The Senate is almost certain to acquit Mr Trump of the impeachment charges, as a two-thirds Senate majority is required to remove Mr Trump and none of the chamber’s 53 Republicans have yet indicated they will vote to convict.

In Friday’s vote, two Republicans, Mitt Romney and Susan Collins, broke with their party and voted with Democrats.

Mr Trump is seeking re-election in a November 3 vote. Mr Biden is a leading contender for the Democratic nomination to face him.

The timing of that final vote was unclear. Senators said it could take place any time between late Friday and Wednesday.
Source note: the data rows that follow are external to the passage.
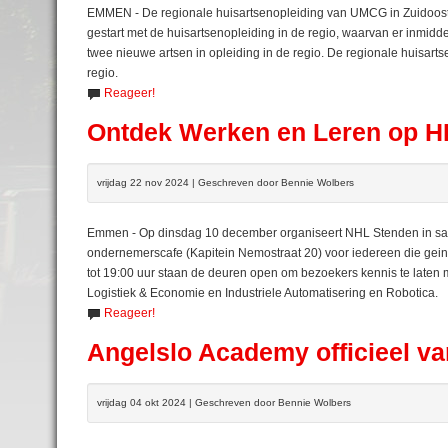
EMMEN - De regionale huisartsenopleiding van UMCG in Zuidoost-D
gestart met de huisartsenopleiding in de regio, waarvan er inmidd
twee nieuwe artsen in opleiding in de regio. De regionale huisarts
regio.
Reageer!
Ontdek Werken en Leren op H
vrijdag 22 nov 2024 | Geschreven door Bennie Wolbers
Emmen - Op dinsdag 10 december organiseert NHL Stenden in 
ondernemerscafe (Kapitein Nemostraat 20) voor iedereen die gein
tot 19:00 uur staan de deuren open om bezoekers kennis te late
Logistiek & Economie en Industriele Automatisering en Robotica.
Reageer!
Angelslo Academy officieel van
vrijdag 04 okt 2024 | Geschreven door Bennie Wolbers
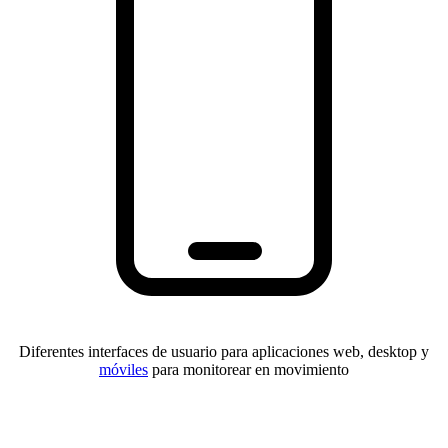
Diferentes interfaces de usuario para aplicaciones web, desktop y
móviles
para monitorear en movimiento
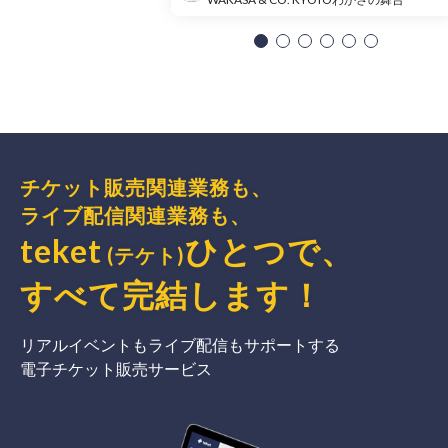
チケット販売関連業務も、
ライブ配信関連業務も、
teket
ひとつで、
(テケト)
すべて完結
します
！
リアルイベントもライブ配信もサポートする
電子チケット販売サービス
Republican senators had said it could come late on Friday or on Saturday (local time).

The vote on witnesses came hours after the New York Times reported new details from Bolton’s unpublished book manuscript, in which the former aide said Mr Trump directed him to help get Ukraine to pursue investigations that would benefit Mr Trump politically.

Democrats said the news illustrated the need for the Senate to put Mr Bolton under oath.

“A trial is supposed to be a quest for the truth. Let’s not fear what we will learn,” said Adam Schiff, the lead Democratic prosecutor.

But Republicans said they had heard enough. Some said they did not think that Mr Trump did anything wrong, while Senators Lamar Alexander and Rob Portman said his actions were wrong but did not amount to impeachable conduct.

Republican Senator Marco Rubio said impeachment would be too divisive for the country, even if a president engaged in clearly impeachable activity.

Lisa Murkowski, a Republican moderate who Democrats had hoped would vote with them to extend the trial, said the case against Mr Trump was rushed and flawed.

“I don’t believe the continuation of this process will change anything. It is sad for me to admit that, as an institution, the Congress has failed,” she said in a prepared statement.